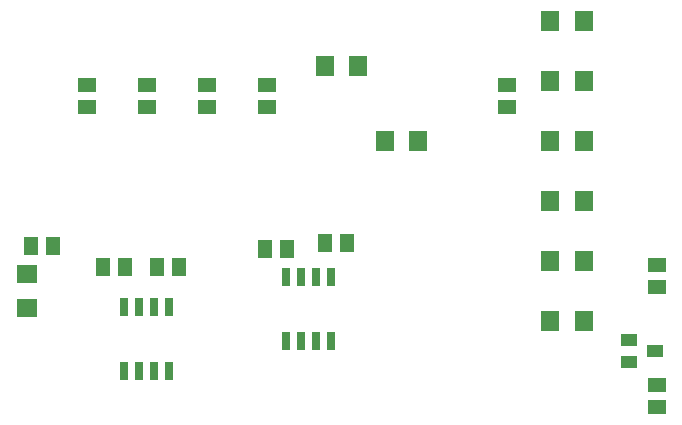
<source format=gbr>
G04 EAGLE Gerber X2 export*
%TF.Part,Single*%
%TF.FileFunction,Paste,Top*%
%TF.FilePolarity,Positive*%
%TF.GenerationSoftware,Autodesk,EAGLE,9.1.3*%
%TF.CreationDate,2020-03-05T03:51:44Z*%
G75*
%MOMM*%
%FSLAX34Y34*%
%LPD*%
%AMOC8*
5,1,8,0,0,1.08239X$1,22.5*%
G01*
%ADD10R,1.600000X1.803000*%
%ADD11R,1.600000X1.300000*%
%ADD12R,1.500000X1.300000*%
%ADD13R,1.600000X1.800000*%
%ADD14R,1.400000X1.000000*%
%ADD15R,1.803000X1.600000*%
%ADD16R,1.300000X1.500000*%
%ADD17R,0.700000X1.525000*%


D10*
X481080Y330200D03*
X509520Y330200D03*
X481080Y279400D03*
X509520Y279400D03*
X481080Y228600D03*
X509520Y228600D03*
X481080Y177800D03*
X509520Y177800D03*
X481080Y127000D03*
X509520Y127000D03*
X481080Y381000D03*
X509520Y381000D03*
D11*
X444500Y308000D03*
X444500Y327000D03*
D12*
X88900Y308000D03*
X88900Y327000D03*
X139700Y308000D03*
X139700Y327000D03*
X190500Y308000D03*
X190500Y327000D03*
X241300Y308000D03*
X241300Y327000D03*
D13*
X318800Y342900D03*
X290800Y342900D03*
X369600Y279400D03*
X341600Y279400D03*
D14*
X569800Y101600D03*
X547800Y92100D03*
X547800Y111100D03*
D12*
X571500Y54000D03*
X571500Y73000D03*
X571500Y155600D03*
X571500Y174600D03*
D15*
X38100Y138180D03*
X38100Y166620D03*
D16*
X41300Y190500D03*
X60300Y190500D03*
D17*
X158750Y138880D03*
X146050Y138880D03*
X133350Y138880D03*
X120650Y138880D03*
X120650Y84640D03*
X133350Y84640D03*
X146050Y84640D03*
X158750Y84640D03*
X295910Y164280D03*
X283210Y164280D03*
X270510Y164280D03*
X257810Y164280D03*
X257810Y110040D03*
X270510Y110040D03*
X283210Y110040D03*
X295910Y110040D03*
D16*
X166980Y172720D03*
X147980Y172720D03*
X121260Y172720D03*
X102260Y172720D03*
X309220Y193040D03*
X290220Y193040D03*
X258420Y187960D03*
X239420Y187960D03*
M02*

</source>
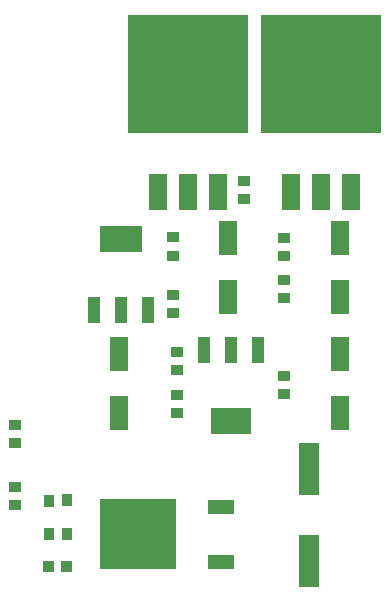
<source format=gtp>
G04 Layer: TopPasteMaskLayer*
G04 EasyEDA v6.4.19.5, 2021-05-27T17:32:06+08:00*
G04 33a6c8c822a742f28e1fac3212fc467e,cef4b8211a074a3184fc3ad01c494734,10*
G04 Gerber Generator version 0.2*
G04 Scale: 100 percent, Rotated: No, Reflected: No *
G04 Dimensions in millimeters *
G04 leading zeros omitted , absolute positions ,4 integer and 5 decimal *
%FSLAX45Y45*%
%MOMM*%

%ADD18R,0.9299X0.9799*%
%ADD19R,0.9799X0.9299*%
%ADD20R,1.5000X3.0000*%
%ADD21R,2.2000X1.2000*%
%ADD22R,6.5000X6.0000*%
%ADD23R,3.4999X2.2000*%
%ADD24R,1.0000X2.2000*%
%ADD25R,1.8000X4.4000*%
%ADD26R,10.1219X10.0203*%
%ADD27R,1.5113X3.0099*%

%LPD*%
D18*
G01*
X933170Y-1720621D03*
G01*
X1087323Y-1720113D03*
D19*
G01*
X649452Y-1083284D03*
G01*
X649960Y-1237411D03*
G01*
X2590571Y833069D03*
G01*
X2590063Y987221D03*
G01*
X1985289Y353517D03*
G01*
X1984781Y507669D03*
D20*
G01*
X2450084Y500126D03*
G01*
X2450084Y-279D03*
D19*
G01*
X2925597Y347929D03*
G01*
X2925089Y502081D03*
G01*
X2925597Y-7162D03*
G01*
X2925089Y146989D03*
D20*
G01*
X3400043Y500913D03*
G01*
X3400043Y507D03*
D19*
G01*
X1990623Y-133654D03*
G01*
X1990115Y20497D03*
G36*
X1040409Y-2230628D02*
G01*
X1133398Y-2230628D01*
X1133398Y-2328621D01*
X1040409Y-2328621D01*
G37*
G36*
X886256Y-2230628D02*
G01*
X979246Y-2230628D01*
X979246Y-2328621D01*
X886256Y-2328621D01*
G37*
D18*
G01*
X932916Y-2000275D03*
G01*
X1087069Y-2000275D03*
D19*
G01*
X650468Y-1603222D03*
G01*
X650468Y-1757375D03*
D21*
G01*
X2390394Y-1771395D03*
G01*
X2390902Y-2243836D03*
D22*
G01*
X1690878Y-2007615D03*
G36*
X1370076Y599490D02*
G01*
X1720087Y599490D01*
X1720087Y379476D01*
X1370076Y379476D01*
G37*
D24*
G01*
X1545081Y-110515D03*
G36*
X1725066Y-507D02*
G01*
X1825066Y-507D01*
X1825066Y-220522D01*
X1725066Y-220522D01*
G37*
G36*
X1265072Y-507D02*
G01*
X1365072Y-507D01*
X1365072Y-220522D01*
X1265072Y-220522D01*
G37*
D19*
G01*
X2019528Y-462762D03*
G01*
X2020036Y-616915D03*
D20*
G01*
X1530095Y-479805D03*
G01*
X1530095Y-980211D03*
D19*
G01*
X2020341Y-977188D03*
G01*
X2019833Y-823036D03*
D23*
G01*
X2479802Y-1050061D03*
G36*
X2429814Y-340055D02*
G01*
X2529814Y-340055D01*
X2529814Y-560070D01*
X2429814Y-560070D01*
G37*
D24*
G01*
X2249830Y-450062D03*
G01*
X2709799Y-450062D03*
D19*
G01*
X2924530Y-668502D03*
G01*
X2925038Y-822655D03*
D20*
G01*
X3400552Y-980211D03*
G01*
X3400552Y-479805D03*
D25*
G01*
X3140202Y-1449882D03*
G01*
X3140202Y-2230170D03*
D26*
G01*
X2109978Y1894078D03*
D27*
G01*
X2363978Y893318D03*
G01*
X1855978Y893318D03*
G01*
X2109978Y893318D03*
D26*
G01*
X3240024Y1893062D03*
D27*
G01*
X3494024Y892302D03*
G01*
X2986024Y892302D03*
G01*
X3240024Y892302D03*
M02*

</source>
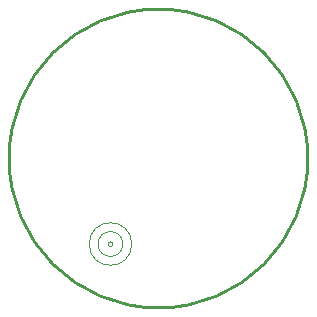
<source format=gm1>
G04 Layer_Color=16711935*
%FSLAX25Y25*%
%MOIN*%
G70*
G01*
G75*
%ADD17C,0.01000*%
%ADD41C,0.00098*%
D17*
X0Y49803D02*
G03*
X-49803Y0I0J-49803D01*
G01*
X49803D02*
G03*
X0Y49803I-49803J0D01*
G01*
Y-49803D02*
G03*
X49803Y0I0J49803D01*
G01*
X-49803D02*
G03*
X0Y-49803I49803J0D01*
G01*
D41*
X-15213Y-28500D02*
G03*
X-15213Y-28500I-787J0D01*
G01*
X-11866D02*
G03*
X-11866Y-28500I-4134J0D01*
G01*
X-8913D02*
G03*
X-8913Y-28500I-7087J0D01*
G01*
M02*

</source>
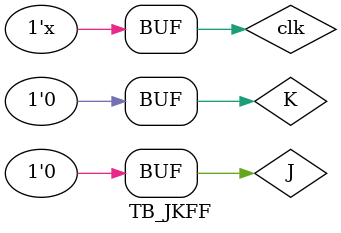
<source format=v>
`timescale 1ns / 1ps


module TB_JKFF();

reg clk, J, K;
wire Q;

JKFF u0(clk, J, K, Q);

initial begin
    clk <= 0;
    #10 J <= 0;
    K <= 0;
    #30 J <= 0;
    K <= 1;
    #10 J <= 0;
    K <= 0;
    #30 J <= 1;
    K <= 0;
    #10 J <= 0;
    K <= 0;
    #30 J <= 1;
    K <= 1;
    #10 J <= 0;
    K <= 0;
end

always begin
    #5 clk <= ~clk;
end

endmodule

</source>
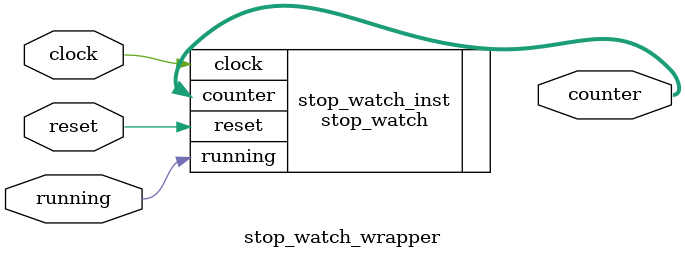
<source format=v>
`timescale 1ns / 1ps


module stop_watch_wrapper(
    clock,
    reset,
    running,
    counter
    );
    
    
input clock;
input reset;
input running;
output [47:0] counter;


stop_watch stop_watch_inst (
    .clock(clock),
    .reset(reset),
    .running(running),
    .counter(counter)
    );
    
endmodule

</source>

━━━━

Pictures should not appear in the copy. Write out exactly the lines above from the first one through the line that contains "X571500Y174600D03*".

<source format=gbr>
G04 EAGLE Gerber X2 export*
%TF.Part,Single*%
%TF.FileFunction,Paste,Top*%
%TF.FilePolarity,Positive*%
%TF.GenerationSoftware,Autodesk,EAGLE,9.1.3*%
%TF.CreationDate,2020-03-05T03:51:44Z*%
G75*
%MOMM*%
%FSLAX34Y34*%
%LPD*%
%AMOC8*
5,1,8,0,0,1.08239X$1,22.5*%
G01*
%ADD10R,1.600000X1.803000*%
%ADD11R,1.600000X1.300000*%
%ADD12R,1.500000X1.300000*%
%ADD13R,1.600000X1.800000*%
%ADD14R,1.400000X1.000000*%
%ADD15R,1.803000X1.600000*%
%ADD16R,1.300000X1.500000*%
%ADD17R,0.700000X1.525000*%


D10*
X481080Y330200D03*
X509520Y330200D03*
X481080Y279400D03*
X509520Y279400D03*
X481080Y228600D03*
X509520Y228600D03*
X481080Y177800D03*
X509520Y177800D03*
X481080Y127000D03*
X509520Y127000D03*
X481080Y381000D03*
X509520Y381000D03*
D11*
X444500Y308000D03*
X444500Y327000D03*
D12*
X88900Y308000D03*
X88900Y327000D03*
X139700Y308000D03*
X139700Y327000D03*
X190500Y308000D03*
X190500Y327000D03*
X241300Y308000D03*
X241300Y327000D03*
D13*
X318800Y342900D03*
X290800Y342900D03*
X369600Y279400D03*
X341600Y279400D03*
D14*
X569800Y101600D03*
X547800Y92100D03*
X547800Y111100D03*
D12*
X571500Y54000D03*
X571500Y73000D03*
X571500Y155600D03*
X571500Y174600D03*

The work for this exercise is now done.